NAMB urges broker vigilance as CFPB review of LO Comp rule continues

While details are limited, mortgage executive urges brokers to stay updated on latest news

NAMB urges broker vigilance as CFPB review of LO Comp rule continues

While the details are still limited, mortgage experts are starting to talk more about potential changes to the Loan Originator Compensation Rule, also known as LO Comp.

The discussion began when the Consumer Financial Protection Bureau (CFPB) submitted a rulemaking to the Office of Information and Regulatory Affairs (OIRA) on June 4, something called “Loan Originator Compensation Requirements Under the Truth in Lending Act (Regulation Z); Rescission."

Now, nearly two months later, details are still limited as to what potential changes this could mean.
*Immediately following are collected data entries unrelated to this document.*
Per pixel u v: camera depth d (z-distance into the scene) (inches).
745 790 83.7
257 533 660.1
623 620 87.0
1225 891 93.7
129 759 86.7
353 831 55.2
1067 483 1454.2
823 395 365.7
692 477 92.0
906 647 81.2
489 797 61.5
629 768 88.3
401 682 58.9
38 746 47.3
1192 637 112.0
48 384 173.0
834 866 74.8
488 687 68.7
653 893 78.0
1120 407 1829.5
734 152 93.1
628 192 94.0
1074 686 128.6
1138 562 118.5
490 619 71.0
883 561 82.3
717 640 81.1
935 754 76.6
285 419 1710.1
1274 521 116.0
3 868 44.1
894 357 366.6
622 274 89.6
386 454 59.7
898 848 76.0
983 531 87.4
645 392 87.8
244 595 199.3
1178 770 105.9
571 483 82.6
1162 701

But one mortgage executive is urging brokers to pay closer attention to any news regarding the issue.

Valerie Saunders, chief executive strategist of the National Association of Mortgage Brokers (NAMB), is concerned that changes could be bad news for mortgage brokers.

“NAMB is closely monitoring recent developments regarding the CFPB Loan Originator Compensation (LO Comp) rule under the Truth in Lending Act (Regulation Z),” Saunders told Mortgage Professional America. “The LO Comp rule, originally implemented following the Dodd-Frank Act, established requirements and restrictions on how mortgage loan originators may be compensated, primarily prohibiting compensation based on loan terms and dual compensation arrangements.”

Changes wanted

Saunders made it clear that it’s not that the mortgage industry hasn’t wanted changes to the LO Comp rule over the years. But those changes don’t include rescission.

“NAMB is actively monitoring this regulatory development and will continue to engage with the CFPB and other stakeholders throughout this process,” Saunders said. “While the mortgage industry has generally sought revisions to the rule, the potential complete rescission would present challenges that require careful consideration.”

She noted that rescinding the rule would still make the industry subject to the remaining parts of the Dodd-Frank Act, which could cause issues.

“Of particular concern is that even if the CFPB rescinds its LO Comp rule, the underlying statutory provisions from the Dodd-Frank Act would remain in effect,” she said. “This could potentially subject the industry to broadly stated statutory prohibitions without the regulatory guidance and safe harbors currently provided by the CFPB's rule.”

Staying informed

She said NAMB would continue to engage with the CFPB and others involved in any potential change to make sure they are aware of industry concerns.

“As this regulatory process unfolds, NAMB will monitor all developments related to the potential rescission of the LO Comp rule,” Saunders said. “We will advocate for the interests of mortgage brokers and loan originators, engage with the CFPB, OMB, and other stakeholders to ensure industry perspectives are heard, and communicate updates to our membership as new information becomes available.”

As the process continues with little in the way of public details, Saunders said it is important for brokers to keep up to date with the latest news.

“The regulatory review process through OMB has been extended to over two months, but NAMB will remain vigilant throughout this period,” she said. “We understand the significant implications that any changes to the LO Comp framework could have on our members and the broader mortgage industry.

“NAMB will continue to work tirelessly to ensure that any regulatory changes serve the best interests of mortgage brokers, loan originators, and the consumers they serve. We remain committed to fostering a regulatory environment that promotes competition and consumer choice in the mortgage marketplace.”